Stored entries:

******

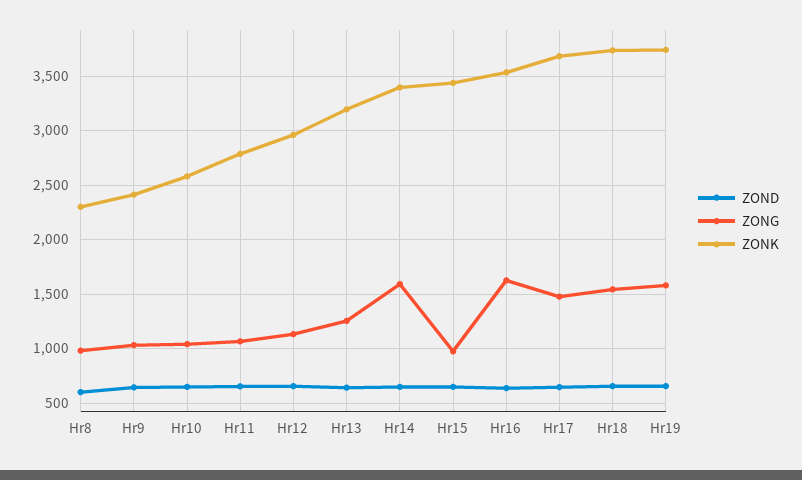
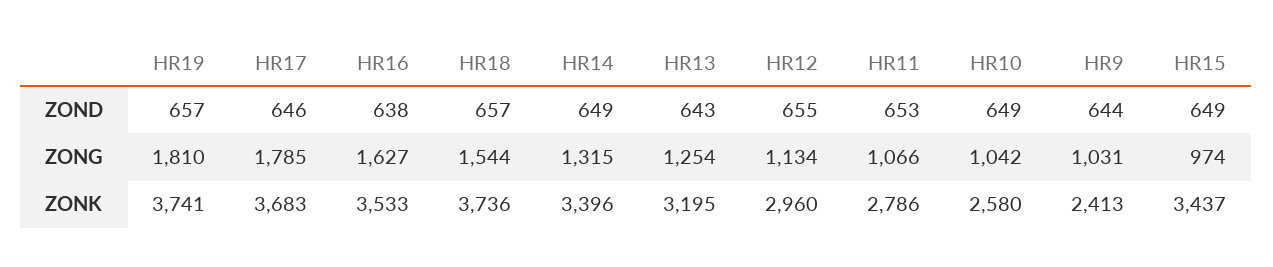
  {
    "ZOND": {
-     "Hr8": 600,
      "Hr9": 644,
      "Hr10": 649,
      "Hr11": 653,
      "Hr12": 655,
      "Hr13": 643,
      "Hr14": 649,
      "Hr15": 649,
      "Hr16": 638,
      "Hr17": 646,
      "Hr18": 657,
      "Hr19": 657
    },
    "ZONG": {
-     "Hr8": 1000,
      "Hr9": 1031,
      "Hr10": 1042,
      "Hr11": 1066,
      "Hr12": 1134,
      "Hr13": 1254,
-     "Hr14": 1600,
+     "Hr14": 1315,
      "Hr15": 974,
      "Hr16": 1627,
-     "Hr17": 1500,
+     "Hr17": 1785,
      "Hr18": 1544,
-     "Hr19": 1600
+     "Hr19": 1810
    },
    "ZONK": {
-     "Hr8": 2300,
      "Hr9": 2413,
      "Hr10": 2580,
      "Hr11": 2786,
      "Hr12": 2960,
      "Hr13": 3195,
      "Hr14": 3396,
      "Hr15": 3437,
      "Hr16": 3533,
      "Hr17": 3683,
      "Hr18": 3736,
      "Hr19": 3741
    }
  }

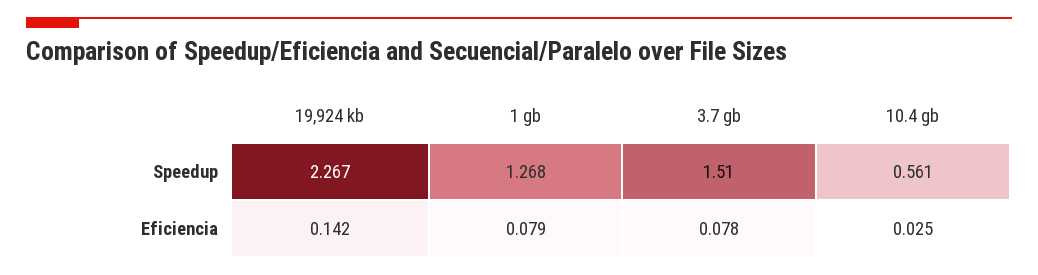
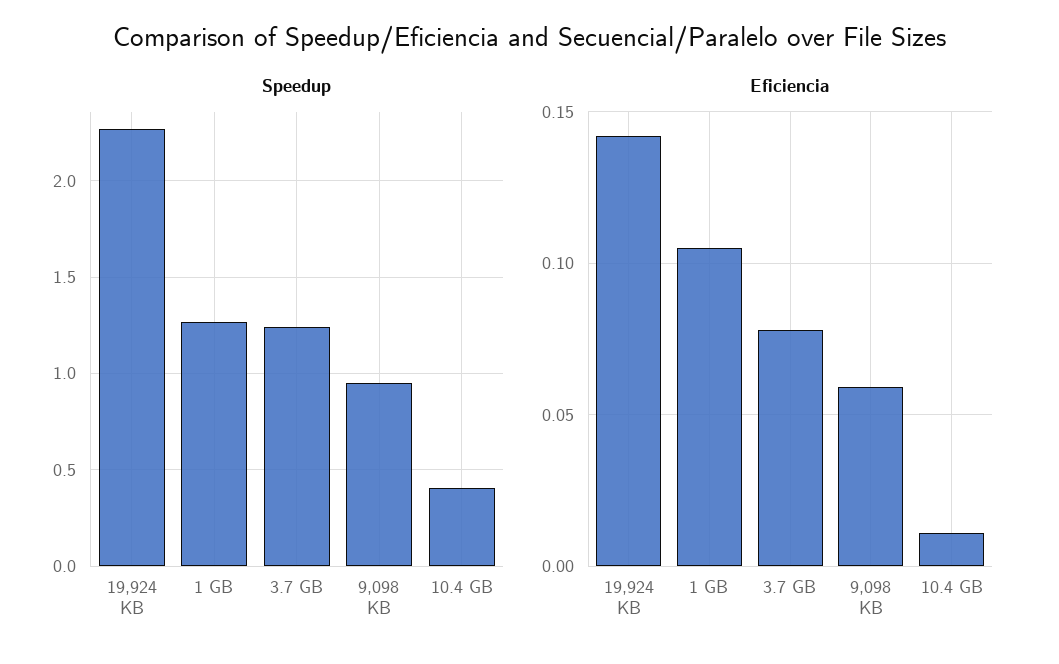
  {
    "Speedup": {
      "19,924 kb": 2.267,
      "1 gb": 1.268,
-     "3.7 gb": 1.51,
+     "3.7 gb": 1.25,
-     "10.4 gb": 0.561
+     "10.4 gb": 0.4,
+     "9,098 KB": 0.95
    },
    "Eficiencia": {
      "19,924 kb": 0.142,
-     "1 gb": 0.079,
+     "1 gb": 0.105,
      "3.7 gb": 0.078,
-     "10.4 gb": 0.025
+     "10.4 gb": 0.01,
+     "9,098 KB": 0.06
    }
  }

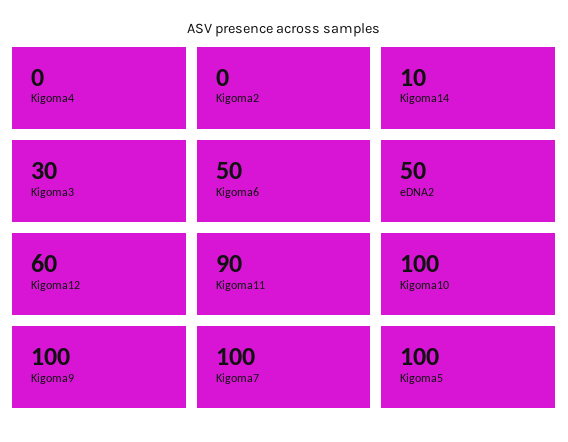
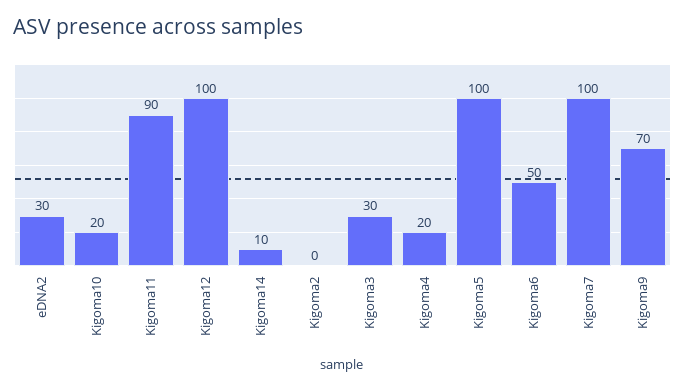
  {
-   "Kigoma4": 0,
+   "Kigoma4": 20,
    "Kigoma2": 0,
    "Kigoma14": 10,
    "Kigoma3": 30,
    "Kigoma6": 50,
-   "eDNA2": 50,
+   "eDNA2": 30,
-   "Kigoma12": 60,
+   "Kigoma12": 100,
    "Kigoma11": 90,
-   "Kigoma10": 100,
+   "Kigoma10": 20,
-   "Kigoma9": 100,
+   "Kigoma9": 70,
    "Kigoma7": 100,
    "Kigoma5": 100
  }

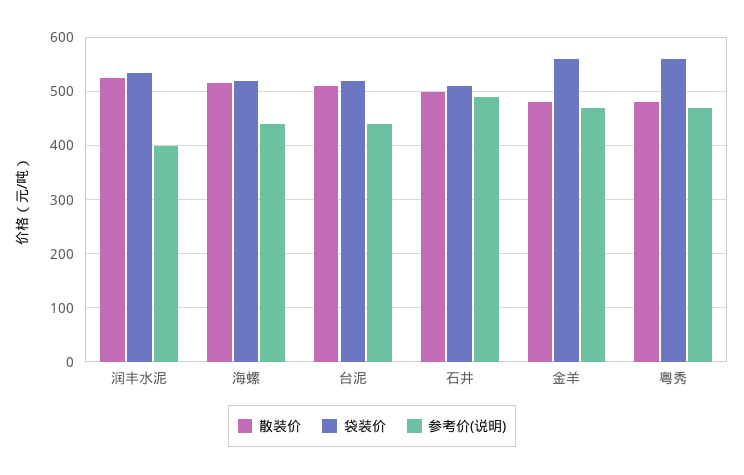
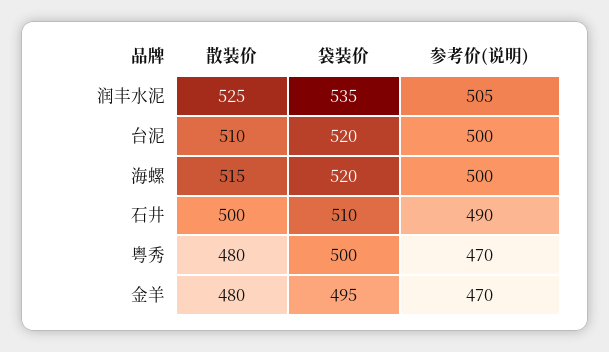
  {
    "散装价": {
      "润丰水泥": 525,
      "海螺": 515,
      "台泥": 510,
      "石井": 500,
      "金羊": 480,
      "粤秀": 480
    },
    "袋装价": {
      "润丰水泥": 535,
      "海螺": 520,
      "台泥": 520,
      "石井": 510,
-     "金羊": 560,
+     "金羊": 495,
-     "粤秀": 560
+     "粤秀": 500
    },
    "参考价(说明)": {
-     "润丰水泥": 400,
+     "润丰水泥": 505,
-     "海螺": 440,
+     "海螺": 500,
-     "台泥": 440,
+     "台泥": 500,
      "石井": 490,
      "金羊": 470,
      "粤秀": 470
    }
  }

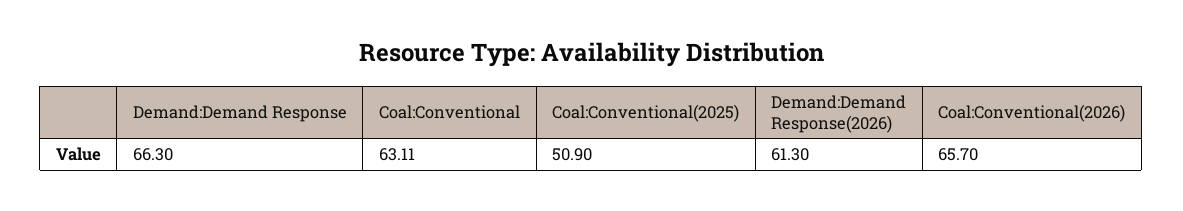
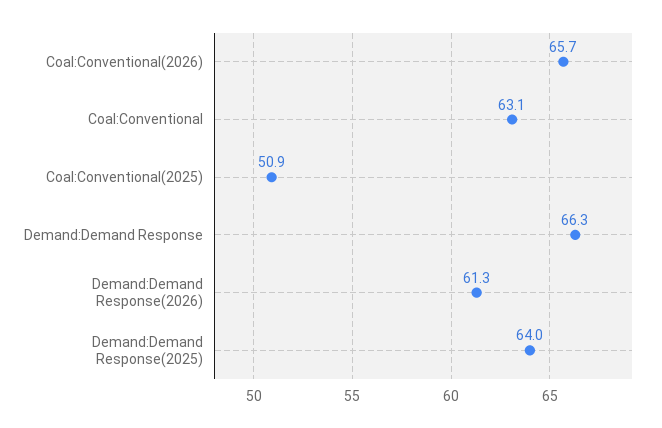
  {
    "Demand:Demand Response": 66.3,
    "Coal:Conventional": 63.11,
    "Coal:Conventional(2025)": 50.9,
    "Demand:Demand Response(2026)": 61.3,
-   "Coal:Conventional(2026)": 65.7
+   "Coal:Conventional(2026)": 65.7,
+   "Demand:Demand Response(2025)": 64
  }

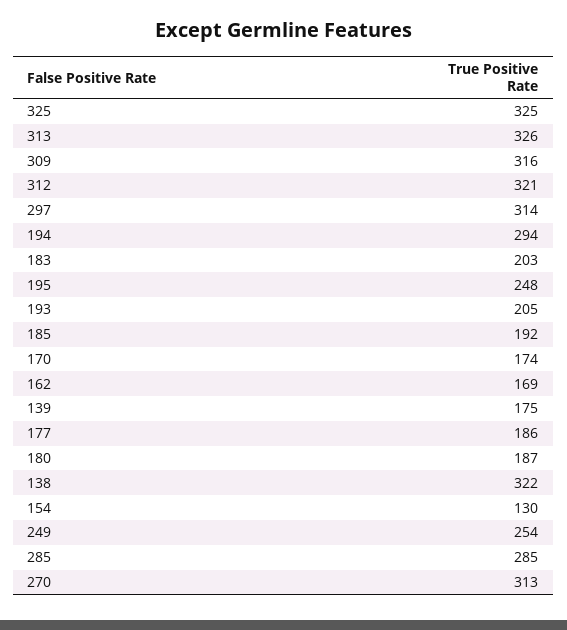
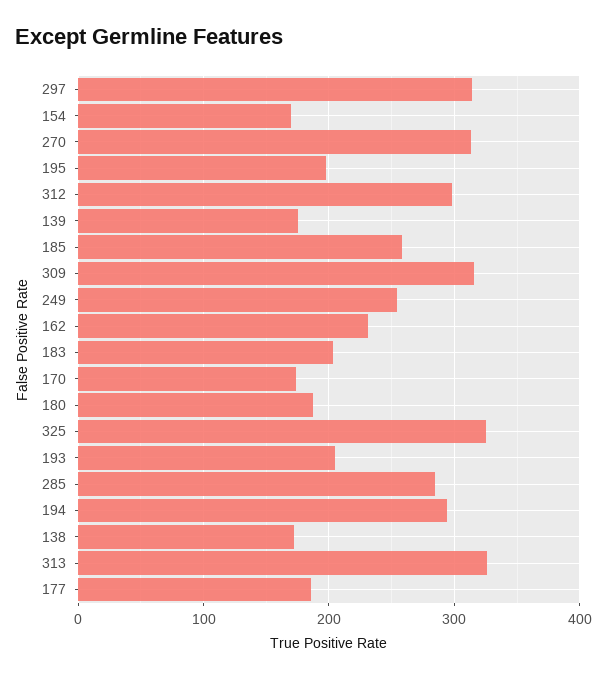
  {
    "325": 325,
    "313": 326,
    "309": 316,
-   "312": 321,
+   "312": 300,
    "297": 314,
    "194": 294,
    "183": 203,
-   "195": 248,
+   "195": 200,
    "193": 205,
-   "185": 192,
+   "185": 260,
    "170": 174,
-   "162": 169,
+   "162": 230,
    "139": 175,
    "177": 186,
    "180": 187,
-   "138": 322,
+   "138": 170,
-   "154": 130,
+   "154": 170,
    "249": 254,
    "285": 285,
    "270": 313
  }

******

● Exercise instructions:
Reproduce every record in full. Leave out the images.

● Completed exercise:
  {
    "ZOND": {
-     "Hr8": 600,
      "Hr9": 644,
      "Hr10": 649,
      "Hr11": 653,
      "Hr12": 655,
      "Hr13": 643,
      "Hr14": 649,
      "Hr15": 649,
      "Hr16": 638,
      "Hr17": 646,
      "Hr18": 657,
      "Hr19": 657
    },
    "ZONG": {
-     "Hr8": 1000,
      "Hr9": 1031,
      "Hr10": 1042,
      "Hr11": 1066,
      "Hr12": 1134,
      "Hr13": 1254,
-     "Hr14": 1600,
+     "Hr14": 1315,
      "Hr15": 974,
      "Hr16": 1627,
-     "Hr17": 1500,
+     "Hr17": 1785,
      "Hr18": 1544,
-     "Hr19": 1600
+     "Hr19": 1810
    },
    "ZONK": {
-     "Hr8": 2300,
      "Hr9": 2413,
      "Hr10": 2580,
      "Hr11": 2786,
      "Hr12": 2960,
      "Hr13": 3195,
      "Hr14": 3396,
      "Hr15": 3437,
      "Hr16": 3533,
      "Hr17": 3683,
      "Hr18": 3736,
      "Hr19": 3741
    }
  }

  {
    "Speedup": {
      "19,924 kb": 2.267,
      "1 gb": 1.268,
-     "3.7 gb": 1.51,
+     "3.7 gb": 1.25,
-     "10.4 gb": 0.561
+     "10.4 gb": 0.4,
+     "9,098 KB": 0.95
    },
    "Eficiencia": {
      "19,924 kb": 0.142,
-     "1 gb": 0.079,
+     "1 gb": 0.105,
      "3.7 gb": 0.078,
-     "10.4 gb": 0.025
+     "10.4 gb": 0.01,
+     "9,098 KB": 0.06
    }
  }

  {
-   "Kigoma4": 0,
+   "Kigoma4": 20,
    "Kigoma2": 0,
    "Kigoma14": 10,
    "Kigoma3": 30,
    "Kigoma6": 50,
-   "eDNA2": 50,
+   "eDNA2": 30,
-   "Kigoma12": 60,
+   "Kigoma12": 100,
    "Kigoma11": 90,
-   "Kigoma10": 100,
+   "Kigoma10": 20,
-   "Kigoma9": 100,
+   "Kigoma9": 70,
    "Kigoma7": 100,
    "Kigoma5": 100
  }

  {
    "散装价": {
      "润丰水泥": 525,
      "海螺": 515,
      "台泥": 510,
      "石井": 500,
      "金羊": 480,
      "粤秀": 480
    },
    "袋装价": {
      "润丰水泥": 535,
      "海螺": 520,
      "台泥": 520,
      "石井": 510,
-     "金羊": 560,
+     "金羊": 495,
-     "粤秀": 560
+     "粤秀": 500
    },
    "参考价(说明)": {
-     "润丰水泥": 400,
+     "润丰水泥": 505,
-     "海螺": 440,
+     "海螺": 500,
-     "台泥": 440,
+     "台泥": 500,
      "石井": 490,
      "金羊": 470,
      "粤秀": 470
    }
  }

  {
    "Demand:Demand Response": 66.3,
    "Coal:Conventional": 63.11,
    "Coal:Conventional(2025)": 50.9,
    "Demand:Demand Response(2026)": 61.3,
-   "Coal:Conventional(2026)": 65.7
+   "Coal:Conventional(2026)": 65.7,
+   "Demand:Demand Response(2025)": 64
  }

  {
    "325": 325,
    "313": 326,
    "309": 316,
-   "312": 321,
+   "312": 300,
    "297": 314,
    "194": 294,
    "183": 203,
-   "195": 248,
+   "195": 200,
    "193": 205,
-   "185": 192,
+   "185": 260,
    "170": 174,
-   "162": 169,
+   "162": 230,
    "139": 175,
    "177": 186,
    "180": 187,
-   "138": 322,
+   "138": 170,
-   "154": 130,
+   "154": 170,
    "249": 254,
    "285": 285,
    "270": 313
  }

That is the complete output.